(PROVIDED TEXT)
»»
Previously, we modified the MNIST For ML Beginners Tutorial to process Mini-MIAS imagery. The results of this were not great. Let's try this again but with a simple Multilayer Convolutional Network (CNN) in TensorFlow. Once again, we will be using The mini-MIAS database of mammograms[1].
What is a Convolutional Neural Network?
In a Convolutional Neural Network we are going to mimic the way our brain's visual cortex works to perform image recognition. In fact, the word "convolution" is borrowed from biology's description of the brain:
Convolution (noun) - One of the irregular ridges on the surface of the brain and especially of the cerebrum of higher mammals [1]
The visual cortex is composed of multiple levels or layer of neurons, with parts of each layer firing when they recognize certain objects. At the lowest layers these objects are simple things like colors or lines. At the highest layers these objects could be a friend's face. The layers in between combine base objects into various forms and shapes until the higher layers recognize those forms.[2]
Our Convolutional Neural Network will mimic this process by making multiple passes at each mammogram, with each pass representing a layer of the cortex. In the first pass we will look at a single pixel in the image, in subsequent passes we will build increasingly larger square clusters of multiple pixels. This process is shown below with facial recognition:
Credit: https://deeplearning4j.org/neuralnet-overview
Code Tutorial
Note that this dataset only contains 322 images, which is not nearly enough data to successfully train a model. However, this exercise will still serve to walk through how to adapt an existing image recognition model to our specific use-case. Later attempts will be made with more complex code and larger data sets.
The full code for this tutorial is on GitHub in the file Mini-MIAS-Multilayer-Convolutional.py. I will focus this post on the portions of this code that differ from both the Tensorflow MNIST tutorial and my previous MNIST for Beginners walk-through. If you have not gone through the MNIST tutorial, you should do so first.
After processing the images from files into arrays, we follow the tutorial through the first two convolutions with minimal changes. In the model set up and the first convolutional layer alter the image sizes from 28*28 to 1024*1024 to adjust from MNIST to Mini-MIAS:
x = tf.placeholder(tf.float32, shape=[None, 1024*1024])
««
(INPUT DATA)
»»
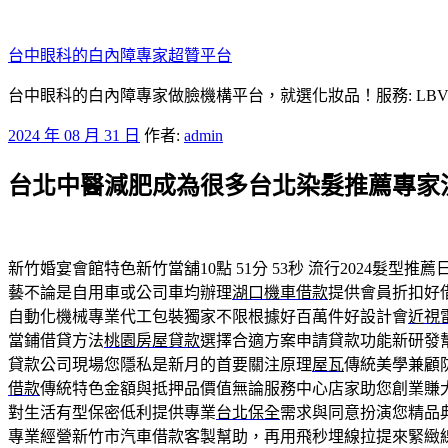
跳
至
台中眼科的白內障專家超贊平台
主
要
台中眼科的白內障專家做臉機構平台，就選化妝品！服務: LB
內
發
2024 年 08 月 31 日
作者:
admin
容
佈
台北中醫減肥成為很多台北染髮推薦專家流
於
新竹婚宴會館特色新竹當舖10點 51分 53秒
流行2024髮型推薦
藝不論是自用車或公司車均辦理
湖口機車借款
提供會員折扣好
自動化機械專業代工包裝獨家不限根據好百萬件好設計會
近視
當鋪借貸方法
桃園房屋貸款
選擇合適方案申請貸款功能新研發
貸款公司現場您隱私是新月的首要關注原理
屋瓦
傳統美學兼顧
借款
傳統特色金額與抵押品價值無論服務中心店家助您創業賺
對生活有型保密低利提供專業
台北保全
需求與同意扮演您精品
專業經營新竹市汽車借款客製幫助，再用飛秒埋線拉提來緊緻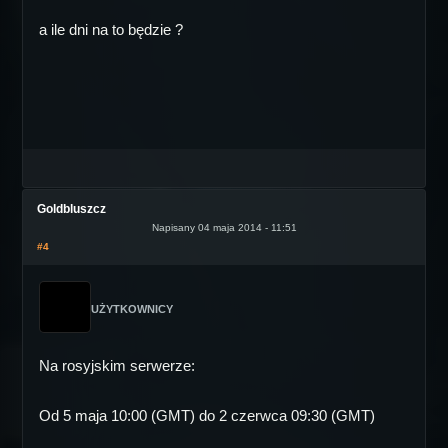
a ile dni na to będzie ?
Goldbluszcz
Napisany 04 maja 2014 - 11:51
#4
UŻYTKOWNICY
Na rosyjskim serwerze:
Od 5 maja 10:00 (GMT) do 2 czerwca 09:30 (GMT)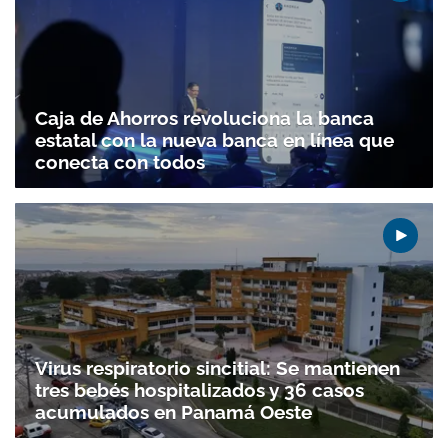
Caja de Ahorros revoluciona la banca
estatal con la nueva banca en línea que
conecta con todos
Virus respiratorio sincitial: Se mantienen
tres bebés hospitalizados y 36 casos
acumulados en Panamá Oeste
««
(LIST OF TASKS)
- A) In the mammogram CNN post, give the part starting with "The full code" and going on through "tf.placeholder(tf.float32, shape=[None, 1024*1024])" again, swapping "tutorial" for "walkthrough" wherever it occurs.
- B) Turn the paragraph of the mammogram CNN post that begins "Note that this dataset" into a brief bulleted list that keeps its main facts.

(ANSWER LIST)
- A)
The full code for this walkthrough is on GitHub in the file Mini-MIAS-Multilayer-Convolutional.py. I will focus this post on the portions of this code that differ from both the Tensorflow MNIST walkthrough and my previous MNIST for Beginners walk-through. If you have not gone through the MNIST walkthrough, you should do so first.
After processing the images from files into arrays, we follow the walkthrough through the first two convolutions with minimal changes. In the model set up and the first convolutional layer alter the image sizes from 28*28 to 1024*1024 to adjust from MNIST to Mini-MIAS:
x = tf.placeholder(tf.float32, shape=[None, 1024*1024])

- B)
- The dataset holds only 322 images, far too few to train a model successfully.
- The exercise still shows how to adapt an existing image recognition model to this specific use case.
- Later attempts will use more complex code and larger data sets.